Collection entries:
####

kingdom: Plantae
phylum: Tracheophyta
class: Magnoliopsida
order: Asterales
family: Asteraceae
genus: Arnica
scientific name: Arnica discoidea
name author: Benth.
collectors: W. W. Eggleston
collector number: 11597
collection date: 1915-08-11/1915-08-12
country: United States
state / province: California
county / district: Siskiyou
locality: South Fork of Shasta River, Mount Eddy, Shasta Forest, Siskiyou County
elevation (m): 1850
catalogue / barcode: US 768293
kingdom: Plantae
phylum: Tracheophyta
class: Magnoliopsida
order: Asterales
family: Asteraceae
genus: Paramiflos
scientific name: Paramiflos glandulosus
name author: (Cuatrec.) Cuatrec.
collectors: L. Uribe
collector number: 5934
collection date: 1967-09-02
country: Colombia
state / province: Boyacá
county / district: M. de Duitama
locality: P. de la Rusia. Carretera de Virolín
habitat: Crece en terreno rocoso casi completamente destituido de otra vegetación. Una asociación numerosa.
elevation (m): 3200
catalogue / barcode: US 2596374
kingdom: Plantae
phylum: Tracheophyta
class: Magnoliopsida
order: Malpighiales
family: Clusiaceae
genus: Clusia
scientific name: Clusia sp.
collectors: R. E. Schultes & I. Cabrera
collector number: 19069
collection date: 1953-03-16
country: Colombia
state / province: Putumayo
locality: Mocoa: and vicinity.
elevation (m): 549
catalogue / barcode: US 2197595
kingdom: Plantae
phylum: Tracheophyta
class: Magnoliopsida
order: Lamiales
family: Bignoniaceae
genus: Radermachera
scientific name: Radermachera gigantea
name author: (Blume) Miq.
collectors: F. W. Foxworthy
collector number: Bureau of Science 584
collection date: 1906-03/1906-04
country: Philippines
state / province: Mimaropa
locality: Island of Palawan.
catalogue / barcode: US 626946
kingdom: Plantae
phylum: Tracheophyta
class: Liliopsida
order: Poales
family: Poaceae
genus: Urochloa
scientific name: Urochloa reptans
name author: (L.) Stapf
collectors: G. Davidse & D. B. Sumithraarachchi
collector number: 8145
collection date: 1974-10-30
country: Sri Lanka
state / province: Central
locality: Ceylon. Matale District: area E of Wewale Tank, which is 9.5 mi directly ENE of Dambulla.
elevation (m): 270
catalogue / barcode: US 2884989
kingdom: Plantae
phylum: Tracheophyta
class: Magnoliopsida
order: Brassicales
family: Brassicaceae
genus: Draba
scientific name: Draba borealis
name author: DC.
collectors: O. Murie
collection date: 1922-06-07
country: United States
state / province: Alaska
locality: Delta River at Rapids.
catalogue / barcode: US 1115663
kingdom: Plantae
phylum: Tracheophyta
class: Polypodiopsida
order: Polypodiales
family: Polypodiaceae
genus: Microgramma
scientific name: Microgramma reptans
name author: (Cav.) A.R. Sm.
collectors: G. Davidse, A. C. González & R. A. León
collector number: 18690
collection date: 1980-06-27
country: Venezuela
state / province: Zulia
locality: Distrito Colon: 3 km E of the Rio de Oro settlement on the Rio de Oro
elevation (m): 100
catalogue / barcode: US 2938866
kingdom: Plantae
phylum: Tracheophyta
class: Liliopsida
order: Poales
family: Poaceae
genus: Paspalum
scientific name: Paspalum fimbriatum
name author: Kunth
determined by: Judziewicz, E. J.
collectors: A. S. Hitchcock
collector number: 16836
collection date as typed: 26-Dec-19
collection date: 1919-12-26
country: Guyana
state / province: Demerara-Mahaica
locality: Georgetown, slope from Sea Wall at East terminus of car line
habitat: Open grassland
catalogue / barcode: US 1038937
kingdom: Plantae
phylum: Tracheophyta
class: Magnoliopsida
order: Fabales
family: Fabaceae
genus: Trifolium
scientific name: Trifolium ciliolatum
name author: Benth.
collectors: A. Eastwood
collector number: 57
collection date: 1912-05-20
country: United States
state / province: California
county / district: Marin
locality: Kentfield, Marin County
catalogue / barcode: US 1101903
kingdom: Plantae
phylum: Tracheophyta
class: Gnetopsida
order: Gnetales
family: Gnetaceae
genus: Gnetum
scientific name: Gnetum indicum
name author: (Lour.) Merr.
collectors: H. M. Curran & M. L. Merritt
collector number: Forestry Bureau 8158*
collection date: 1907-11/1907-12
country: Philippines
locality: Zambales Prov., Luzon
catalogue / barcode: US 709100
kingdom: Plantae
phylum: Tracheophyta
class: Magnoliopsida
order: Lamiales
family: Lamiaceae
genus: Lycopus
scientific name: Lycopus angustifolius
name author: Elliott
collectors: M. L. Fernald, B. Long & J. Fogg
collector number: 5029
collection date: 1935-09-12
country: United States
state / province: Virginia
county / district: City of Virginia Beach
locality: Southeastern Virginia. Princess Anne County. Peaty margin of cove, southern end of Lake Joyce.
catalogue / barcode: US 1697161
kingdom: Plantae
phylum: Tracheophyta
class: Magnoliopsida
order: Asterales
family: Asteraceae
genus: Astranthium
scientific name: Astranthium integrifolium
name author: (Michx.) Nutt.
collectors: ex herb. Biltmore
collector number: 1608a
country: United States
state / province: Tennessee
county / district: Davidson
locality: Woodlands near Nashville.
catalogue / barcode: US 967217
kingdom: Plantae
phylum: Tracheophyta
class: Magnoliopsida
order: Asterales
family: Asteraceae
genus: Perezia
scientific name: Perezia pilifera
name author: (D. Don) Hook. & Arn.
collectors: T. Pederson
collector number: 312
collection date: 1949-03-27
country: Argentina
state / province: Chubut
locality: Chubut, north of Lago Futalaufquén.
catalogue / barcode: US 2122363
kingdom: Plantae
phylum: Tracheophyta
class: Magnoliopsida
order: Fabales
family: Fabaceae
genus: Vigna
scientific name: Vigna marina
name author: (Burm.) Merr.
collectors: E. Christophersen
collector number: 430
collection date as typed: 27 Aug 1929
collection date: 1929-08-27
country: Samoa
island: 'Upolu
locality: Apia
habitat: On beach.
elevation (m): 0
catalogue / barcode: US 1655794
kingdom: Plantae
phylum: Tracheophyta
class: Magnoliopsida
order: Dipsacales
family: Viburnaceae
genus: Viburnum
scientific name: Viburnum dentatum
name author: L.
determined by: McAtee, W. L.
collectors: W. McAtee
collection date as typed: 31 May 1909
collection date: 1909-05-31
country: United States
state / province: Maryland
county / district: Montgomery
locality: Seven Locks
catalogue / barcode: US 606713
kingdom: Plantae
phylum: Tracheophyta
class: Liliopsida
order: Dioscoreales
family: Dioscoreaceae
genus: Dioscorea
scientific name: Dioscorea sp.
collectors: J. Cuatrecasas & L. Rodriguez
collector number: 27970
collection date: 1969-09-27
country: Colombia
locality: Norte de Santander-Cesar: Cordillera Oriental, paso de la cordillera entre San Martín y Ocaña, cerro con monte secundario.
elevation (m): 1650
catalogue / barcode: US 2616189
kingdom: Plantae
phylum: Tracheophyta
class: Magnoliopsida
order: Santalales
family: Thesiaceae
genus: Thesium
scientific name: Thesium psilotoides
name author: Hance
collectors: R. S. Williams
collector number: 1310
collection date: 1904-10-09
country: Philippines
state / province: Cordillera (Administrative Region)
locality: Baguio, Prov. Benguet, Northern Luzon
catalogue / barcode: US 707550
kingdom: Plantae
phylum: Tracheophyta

####

* Aim of the task *
Write out every line of the records above, word for word, from the first record through the last.

* Exercise result *
kingdom: Plantae
phylum: Tracheophyta
class: Magnoliopsida
order: Asterales
family: Asteraceae
genus: Arnica
scientific name: Arnica discoidea
name author: Benth.
collectors: W. W. Eggleston
collector number: 11597
collection date: 1915-08-11/1915-08-12
country: United States
state / province: California
county / district: Siskiyou
locality: South Fork of Shasta River, Mount Eddy, Shasta Forest, Siskiyou County
elevation (m): 1850
catalogue / barcode: US 768293
kingdom: Plantae
phylum: Tracheophyta
class: Magnoliopsida
order: Asterales
family: Asteraceae
genus: Paramiflos
scientific name: Paramiflos glandulosus
name author: (Cuatrec.) Cuatrec.
collectors: L. Uribe
collector number: 5934
collection date: 1967-09-02
country: Colombia
state / province: Boyacá
county / district: M. de Duitama
locality: P. de la Rusia. Carretera de Virolín
habitat: Crece en terreno rocoso casi completamente destituido de otra vegetación. Una asociación numerosa.
elevation (m): 3200
catalogue / barcode: US 2596374
kingdom: Plantae
phylum: Tracheophyta
class: Magnoliopsida
order: Malpighiales
family: Clusiaceae
genus: Clusia
scientific name: Clusia sp.
collectors: R. E. Schultes & I. Cabrera
collector number: 19069
collection date: 1953-03-16
country: Colombia
state / province: Putumayo
locality: Mocoa: and vicinity.
elevation (m): 549
catalogue / barcode: US 2197595
kingdom: Plantae
phylum: Tracheophyta
class: Magnoliopsida
order: Lamiales
family: Bignoniaceae
genus: Radermachera
scientific name: Radermachera gigantea
name author: (Blume) Miq.
collectors: F. W. Foxworthy
collector number: Bureau of Science 584
collection date: 1906-03/1906-04
country: Philippines
state / province: Mimaropa
locality: Island of Palawan.
catalogue / barcode: US 626946
kingdom: Plantae
phylum: Tracheophyta
class: Liliopsida
order: Poales
family: Poaceae
genus: Urochloa
scientific name: Urochloa reptans
name author: (L.) Stapf
collectors: G. Davidse & D. B. Sumithraarachchi
collector number: 8145
collection date: 1974-10-30
country: Sri Lanka
state / province: Central
locality: Ceylon. Matale District: area E of Wewale Tank, which is 9.5 mi directly ENE of Dambulla.
elevation (m): 270
catalogue / barcode: US 2884989
kingdom: Plantae
phylum: Tracheophyta
class: Magnoliopsida
order: Brassicales
family: Brassicaceae
genus: Draba
scientific name: Draba borealis
name author: DC.
collectors: O. Murie
collection date: 1922-06-07
country: United States
state / province: Alaska
locality: Delta River at Rapids.
catalogue / barcode: US 1115663
kingdom: Plantae
phylum: Tracheophyta
class: Polypodiopsida
order: Polypodiales
family: Polypodiaceae
genus: Microgramma
scientific name: Microgramma reptans
name author: (Cav.) A.R. Sm.
collectors: G. Davidse, A. C. González & R. A. León
collector number: 18690
collection date: 1980-06-27
country: Venezuela
state / province: Zulia
locality: Distrito Colon: 3 km E of the Rio de Oro settlement on the Rio de Oro
elevation (m): 100
catalogue / barcode: US 2938866
kingdom: Plantae
phylum: Tracheophyta
class: Liliopsida
order: Poales
family: Poaceae
genus: Paspalum
scientific name: Paspalum fimbriatum
name author: Kunth
determined by: Judziewicz, E. J.
collectors: A. S. Hitchcock
collector number: 16836
collection date as typed: 26-Dec-19
collection date: 1919-12-26
country: Guyana
state / province: Demerara-Mahaica
locality: Georgetown, slope from Sea Wall at East terminus of car line
habitat: Open grassland
catalogue / barcode: US 1038937
kingdom: Plantae
phylum: Tracheophyta
class: Magnoliopsida
order: Fabales
family: Fabaceae
genus: Trifolium
scientific name: Trifolium ciliolatum
name author: Benth.
collectors: A. Eastwood
collector number: 57
collection date: 1912-05-20
country: United States
state / province: California
county / district: Marin
locality: Kentfield, Marin County
catalogue / barcode: US 1101903
kingdom: Plantae
phylum: Tracheophyta
class: Gnetopsida
order: Gnetales
family: Gnetaceae
genus: Gnetum
scientific name: Gnetum indicum
name author: (Lour.) Merr.
collectors: H. M. Curran & M. L. Merritt
collector number: Forestry Bureau 8158*
collection date: 1907-11/1907-12
country: Philippines
locality: Zambales Prov., Luzon
catalogue / barcode: US 709100
kingdom: Plantae
phylum: Tracheophyta
class: Magnoliopsida
order: Lamiales
family: Lamiaceae
genus: Lycopus
scientific name: Lycopus angustifolius
name author: Elliott
collectors: M. L. Fernald, B. Long & J. Fogg
collector number: 5029
collection date: 1935-09-12
country: United States
state / province: Virginia
county / district: City of Virginia Beach
locality: Southeastern Virginia. Princess Anne County. Peaty margin of cove, southern end of Lake Joyce.
catalogue / barcode: US 1697161
kingdom: Plantae
phylum: Tracheophyta
class: Magnoliopsida
order: Asterales
family: Asteraceae
genus: Astranthium
scientific name: Astranthium integrifolium
name author: (Michx.) Nutt.
collectors: ex herb. Biltmore
collector number: 1608a
country: United States
state / province: Tennessee
county / district: Davidson
locality: Woodlands near Nashville.
catalogue / barcode: US 967217
kingdom: Plantae
phylum: Tracheophyta
class: Magnoliopsida
order: Asterales
family: Asteraceae
genus: Perezia
scientific name: Perezia pilifera
name author: (D. Don) Hook. & Arn.
collectors: T. Pederson
collector number: 312
collection date: 1949-03-27
country: Argentina
state / province: Chubut
locality: Chubut, north of Lago Futalaufquén.
catalogue / barcode: US 2122363
kingdom: Plantae
phylum: Tracheophyta
class: Magnoliopsida
order: Fabales
family: Fabaceae
genus: Vigna
scientific name: Vigna marina
name author: (Burm.) Merr.
collectors: E. Christophersen
collector number: 430
collection date as typed: 27 Aug 1929
collection date: 1929-08-27
country: Samoa
island: 'Upolu
locality: Apia
habitat: On beach.
elevation (m): 0
catalogue / barcode: US 1655794
kingdom: Plantae
phylum: Tracheophyta
class: Magnoliopsida
order: Dipsacales
family: Viburnaceae
genus: Viburnum
scientific name: Viburnum dentatum
name author: L.
determined by: McAtee, W. L.
collectors: W. McAtee
collection date as typed: 31 May 1909
collection date: 1909-05-31
country: United States
state / province: Maryland
county / district: Montgomery
locality: Seven Locks
catalogue / barcode: US 606713
kingdom: Plantae
phylum: Tracheophyta
class: Liliopsida
order: Dioscoreales
family: Dioscoreaceae
genus: Dioscorea
scientific name: Dioscorea sp.
collectors: J. Cuatrecasas & L. Rodriguez
collector number: 27970
collection date: 1969-09-27
country: Colombia
locality: Norte de Santander-Cesar: Cordillera Oriental, paso de la cordillera entre San Martín y Ocaña, cerro con monte secundario.
elevation (m): 1650
catalogue / barcode: US 2616189
kingdom: Plantae
phylum: Tracheophyta
class: Magnoliopsida
order: Santalales
family: Thesiaceae
genus: Thesium
scientific name: Thesium psilotoides
name author: Hance
collectors: R. S. Williams
collector number: 1310
collection date: 1904-10-09
country: Philippines
state / province: Cordillera (Administrative Region)
locality: Baguio, Prov. Benguet, Northern Luzon
catalogue / barcode: US 707550
kingdom: Plantae
phylum: Tracheophyta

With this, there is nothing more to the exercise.